Suppose $A$ is a $5\times5$ matrix with the following properties:
(i) $A$ has integer entries.
(ii) $A$ is not diagonalizable over $\Bbb C$ (the complex numbers)
(iii) the minimum and characteristic polynomial of $A$ are different.
(iv) $-1$ and $2i$ are two (but not necessarily all) eigenvalues of $A$.
Determine the minimum polynomial, the characteristic polynomial, and the Jordan form of $A$.
On
Hints:
Because the matrix has real entries, so does its minimal polynomial, and the set of it roots (eigenvalues) must be stable under complex conjugation, as must be their multiplicities.
Because the matrix is not diagonalisable over $\Bbb C$, the minimal polynomial has at least one multiple root over $\Bbb C$.
Because the minimal polynomial differs from the characteristic one, it can have degree $4$ at most.
From these conditions and the given eigenvalues, you can determine the multiset of roots of the minimal polynomial uniquely. From there you can get their multiplicities as roots of the characteristic polynomial as well, since these must be stable under complex conjugation too. Finally you will see that the values of the minimal and characteristic polynomials leave only one Jordan normal form as possibility.
Hints:
The eigenvalues are $\;-1,\,2i,\,-2i,\,r,\,r\;$ , with $\;r\in\Bbb C\;$ (why there must a be a double (or more) root?).
Assume already that $\;r\neq-1,\,\pm2i\;$ for simplicity. You cover the other case:
Then, then minimal polynomial is $\;(x+1)(x-2i)(x+2i)(x-r)^2=\;$ the characteristic polynomial ( why can't the minimal one be $\;(x+1)(x-2i)(x+2i)(x-r)\;$ ? ).
Deduce now the Jordan form of $\;A\;$ .
Added on request:
(1) As the matrix is an integer one its characteristic and minimal polynomials are integer ones and, thus, real polynomials: if $\;z\in\Bbb C\;$ is a root then so is $\;\overline z\;$ .

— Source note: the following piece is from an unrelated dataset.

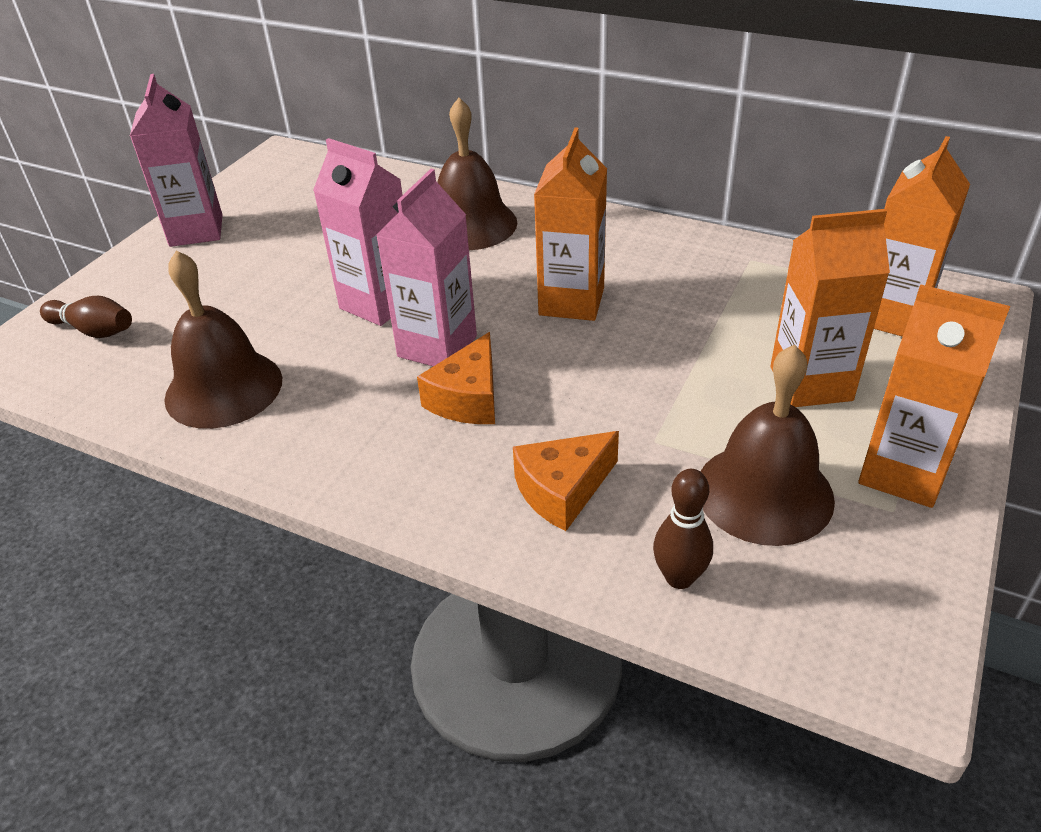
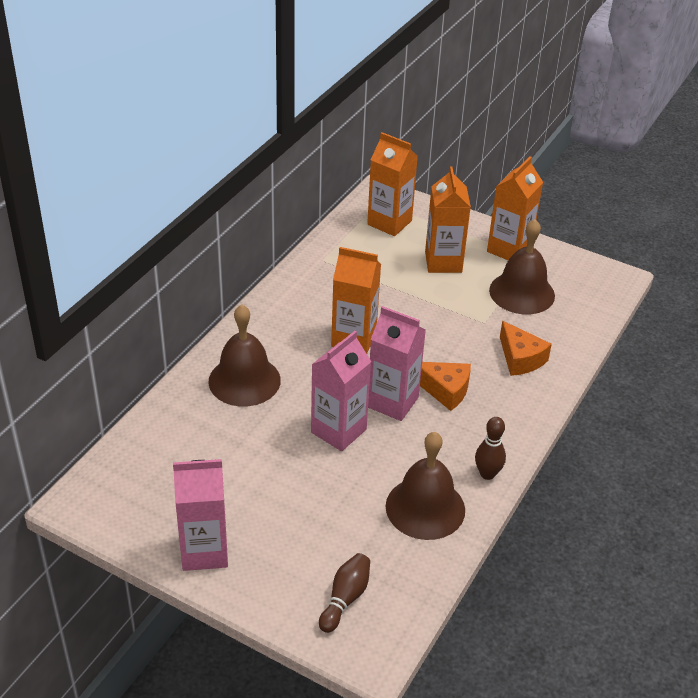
camera: 90 degrees left, 0 degrees up
(679, 577) = (575, 327): brown bowling pin -> brown bowling pin (487, 474)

(2) In case $\;r\neq-1,\,\pm2i\;$ , then we get the characteristic pol. = the minimal pol., so this can not be (did you read the "you cover the other case" part?).
Thus, either $\;r=-1\;$ and then we may have another real root $\;s\;$ , so the char. pol. is
$$\;(x-2i)(x+2i)(x+1)^2(x-s)\;$$
and since this is different to the min. pol. it must be that also $\;s=-1 $ , so char. pol. is $\;(x-2i)(x+2i)(x+1)^3\;$ and thus the minimal one must be...
The other case is when $\;r=\pm2i\;$, then the char. pol. is $\;(x-2i)^2(x+2i)^2(x+1)\;$, but then the min. one...what?